Eutrophisation et cycle des nutriments
Apports des nutriments
Les apports d’azote et de phosphore au sein des lagunes ont des sources multiples. Les différentes interfaces (bassin versant/lagune, atmosphère/lagune, mer/lagune, compartiment benthique/lagune) jouent un rôle essentiel dans le cycle des nutriments. Les apports d’azote et de phosphore dans les lagunes proviennent essentiellement des différentes rivières (tributaires) ou des apports diffus généralement lors d’événements pluvieux. D’autres apports existent cependant : les industries, les stations d’épurations ou encore les sources atmosphériques. Des échanges ont également lieu avec le compartiment benthique (sédiments).
Eutrophisation
Selon la commission européenne (1991) (91/271/CEE), l’eutrophisation correspond à « L’enrichissement de l’eau en éléments nutritifs, notamment des composés de l’azote et/ou du phosphore, provoquant un développement accéléré des algues et des végétaux d’espèces supérieures qui entraîne une perturbation indésirable de l’équilibre des organismes présents dans l’eau et une dégradation de la qualité de l’eau en question ». L’eutrophisation est l’une des causes majeures de dégradation des écosystèmes marins dans le monde.

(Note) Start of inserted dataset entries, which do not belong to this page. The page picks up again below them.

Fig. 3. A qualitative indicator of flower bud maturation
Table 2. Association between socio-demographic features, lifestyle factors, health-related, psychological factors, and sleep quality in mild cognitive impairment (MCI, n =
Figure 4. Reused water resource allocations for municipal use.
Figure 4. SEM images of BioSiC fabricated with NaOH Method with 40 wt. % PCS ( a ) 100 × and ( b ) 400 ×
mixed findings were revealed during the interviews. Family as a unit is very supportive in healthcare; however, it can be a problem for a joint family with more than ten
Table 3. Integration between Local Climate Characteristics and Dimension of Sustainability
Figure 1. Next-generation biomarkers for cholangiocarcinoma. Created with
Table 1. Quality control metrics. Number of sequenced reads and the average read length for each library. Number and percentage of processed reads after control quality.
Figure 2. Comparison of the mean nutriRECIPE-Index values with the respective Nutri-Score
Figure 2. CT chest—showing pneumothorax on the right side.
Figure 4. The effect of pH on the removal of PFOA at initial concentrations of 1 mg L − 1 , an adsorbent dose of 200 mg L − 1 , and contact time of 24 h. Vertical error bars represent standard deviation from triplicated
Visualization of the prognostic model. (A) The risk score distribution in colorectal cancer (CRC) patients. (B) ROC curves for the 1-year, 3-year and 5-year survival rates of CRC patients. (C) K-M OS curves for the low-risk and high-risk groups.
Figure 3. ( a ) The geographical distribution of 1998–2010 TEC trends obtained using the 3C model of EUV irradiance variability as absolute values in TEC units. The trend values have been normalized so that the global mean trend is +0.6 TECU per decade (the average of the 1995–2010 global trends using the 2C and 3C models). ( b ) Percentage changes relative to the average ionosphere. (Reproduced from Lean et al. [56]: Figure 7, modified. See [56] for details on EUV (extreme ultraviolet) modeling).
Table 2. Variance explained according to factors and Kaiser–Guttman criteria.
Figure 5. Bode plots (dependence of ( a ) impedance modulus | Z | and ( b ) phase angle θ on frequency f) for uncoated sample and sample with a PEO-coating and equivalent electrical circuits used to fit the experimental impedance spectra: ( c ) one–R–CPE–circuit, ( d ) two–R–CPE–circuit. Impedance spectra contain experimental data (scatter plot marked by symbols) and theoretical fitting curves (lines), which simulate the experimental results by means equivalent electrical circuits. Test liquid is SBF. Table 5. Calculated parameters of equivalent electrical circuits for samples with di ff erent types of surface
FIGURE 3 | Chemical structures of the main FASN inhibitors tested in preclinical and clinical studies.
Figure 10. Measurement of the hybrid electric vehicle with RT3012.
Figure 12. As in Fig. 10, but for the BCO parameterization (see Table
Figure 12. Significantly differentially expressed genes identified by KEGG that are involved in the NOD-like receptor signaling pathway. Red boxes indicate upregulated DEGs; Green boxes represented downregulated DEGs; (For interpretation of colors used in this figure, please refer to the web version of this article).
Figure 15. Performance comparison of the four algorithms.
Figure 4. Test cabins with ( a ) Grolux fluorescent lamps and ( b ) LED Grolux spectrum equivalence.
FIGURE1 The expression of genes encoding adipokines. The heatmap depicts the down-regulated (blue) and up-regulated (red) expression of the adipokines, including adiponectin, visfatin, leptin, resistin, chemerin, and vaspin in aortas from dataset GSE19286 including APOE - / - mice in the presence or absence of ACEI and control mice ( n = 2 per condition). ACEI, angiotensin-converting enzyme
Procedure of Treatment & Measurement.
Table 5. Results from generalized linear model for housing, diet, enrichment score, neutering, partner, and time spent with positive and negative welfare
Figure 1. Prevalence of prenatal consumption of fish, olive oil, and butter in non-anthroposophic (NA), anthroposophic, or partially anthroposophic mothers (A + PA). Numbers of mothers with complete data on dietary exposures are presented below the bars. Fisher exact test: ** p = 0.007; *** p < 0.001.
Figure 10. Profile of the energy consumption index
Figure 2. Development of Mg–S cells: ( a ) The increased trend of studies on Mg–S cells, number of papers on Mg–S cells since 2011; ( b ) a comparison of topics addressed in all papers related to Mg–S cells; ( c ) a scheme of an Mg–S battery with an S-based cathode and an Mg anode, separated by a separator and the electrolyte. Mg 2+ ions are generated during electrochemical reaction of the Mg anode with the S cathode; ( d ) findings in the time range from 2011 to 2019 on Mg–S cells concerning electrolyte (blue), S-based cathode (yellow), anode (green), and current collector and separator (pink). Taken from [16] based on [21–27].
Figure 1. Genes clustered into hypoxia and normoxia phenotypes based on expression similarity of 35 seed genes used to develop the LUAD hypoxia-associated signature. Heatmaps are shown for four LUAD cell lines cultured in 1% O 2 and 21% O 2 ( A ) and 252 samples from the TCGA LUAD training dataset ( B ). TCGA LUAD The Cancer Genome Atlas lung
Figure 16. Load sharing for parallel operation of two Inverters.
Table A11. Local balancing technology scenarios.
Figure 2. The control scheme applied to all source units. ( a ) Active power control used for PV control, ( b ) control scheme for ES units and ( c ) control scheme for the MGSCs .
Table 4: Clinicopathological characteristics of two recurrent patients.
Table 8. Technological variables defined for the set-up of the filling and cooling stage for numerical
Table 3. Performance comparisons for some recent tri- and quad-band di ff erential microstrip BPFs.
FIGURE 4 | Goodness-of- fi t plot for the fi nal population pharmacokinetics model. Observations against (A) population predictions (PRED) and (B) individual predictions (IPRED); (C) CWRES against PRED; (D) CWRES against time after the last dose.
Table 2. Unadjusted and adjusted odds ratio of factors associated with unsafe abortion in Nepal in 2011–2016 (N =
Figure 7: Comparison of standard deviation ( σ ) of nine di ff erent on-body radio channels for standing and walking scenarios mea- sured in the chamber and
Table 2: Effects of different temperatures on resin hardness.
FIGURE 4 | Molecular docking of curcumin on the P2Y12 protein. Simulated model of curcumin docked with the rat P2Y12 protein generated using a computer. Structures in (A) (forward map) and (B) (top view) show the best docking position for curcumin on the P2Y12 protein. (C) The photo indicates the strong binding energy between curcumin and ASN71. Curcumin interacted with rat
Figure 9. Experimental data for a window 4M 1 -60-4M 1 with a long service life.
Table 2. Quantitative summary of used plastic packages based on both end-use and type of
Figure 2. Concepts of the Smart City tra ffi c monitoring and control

De nombreuses lagunes (et lacs) sont impactées par cette problématique de l’eutrophisation, ayant pour conséquence un déséquilibre de l’écosystème dans l’ensemble de ces compartiments (planctons, macrophytes, macrofaune, poissons,etc…).
La meilleure compréhension du fonctionnement des lagunes, et de la dynamique des apports en azote et phosphore, est ainsi cruciale afin de définir les actions permettant de limiter ces phénomènes d’eutrophisation.
Les lagunes côtières sont des milieux très riches et sont classées parmi les écosystèmes les plus productifs dans le monde.
Ces écosystèmes constituent des réservoirs de biodiversité et de productivité écologique.
Ils jouent un rôle dans le maintien des stocks halieutiques marins en fournissant des zones de nurseries et de refuges essentielles pour de nombreuses espèces migratrices, comme la daurade. Ce rôle fonctionnel des nurseries est primordial pour la biodiversité ichtyologique des lagunes côtières mais donc aussi des zones côtières afférentes.
Services écosystémiques et intérêts socio-économique
Les lagunes fournissent de nombreux biens et services aux populations et sont donc au centre de nombreux enjeux socio-économiques.
Ces milieux très productifs permettent notamment la pratique de la pêche, de la pisciculture et de la conchyliculture. D’autre part, les lagunes sont composées de paysages remarquables permettant de nombreuses activités de loisirs (baignade, nautisme, etc….).
En complément, les lagunes jouent également un rôle écologique d’épuration et de filtration des eaux douces en provenance des bassins versants améliorant la qualité physico-chimique et bactériologique des eaux arrivant sur le littoral.
Les herbiers de zostères naines, "hot-spots" de biodiversité
La zostère naine Zostera noltei est une magnoliophyte marine pouvant former de grands herbiers, parfois associés à d’autres espèces de magnoliophytes telle que Z. marina, Ruppia cirrhosa ou Cymodocea nodosa.
Elle est dite « ingénieur d’écosystème », jouant un rôle de production d’oxygène, de nurserie et de nourrissage pour de nombreuses espèces. Ce sont de véritables “hot-spots” de biodiversité. Elle a également un rôle de protection contre l’érosion des berges en stabilisant le sédiment. Elle colonise les fonds sableux et sablo-vaseux de faible profondeur (0.1 m jusqu’à 10 m de profondeur) des biocénoses de « Lagune Euryhaline et Eurytherme » (LEE) et de « Sables Vaseux en Mode Calme » (SVMC) ) des lagunes.
Largement présente en France depuis le littoral de la Manche jusqu’à la frontière espagnole, on peut également la rencontrer sur les côtes méditerranéennes et corses, et dans des lagunes littorales telle que Thau ou Berre.
Le suivi des herbiers est un enjeu fort de compréhension de la dynamique de restauration de l’étang de Berre (voir article sur le sujet).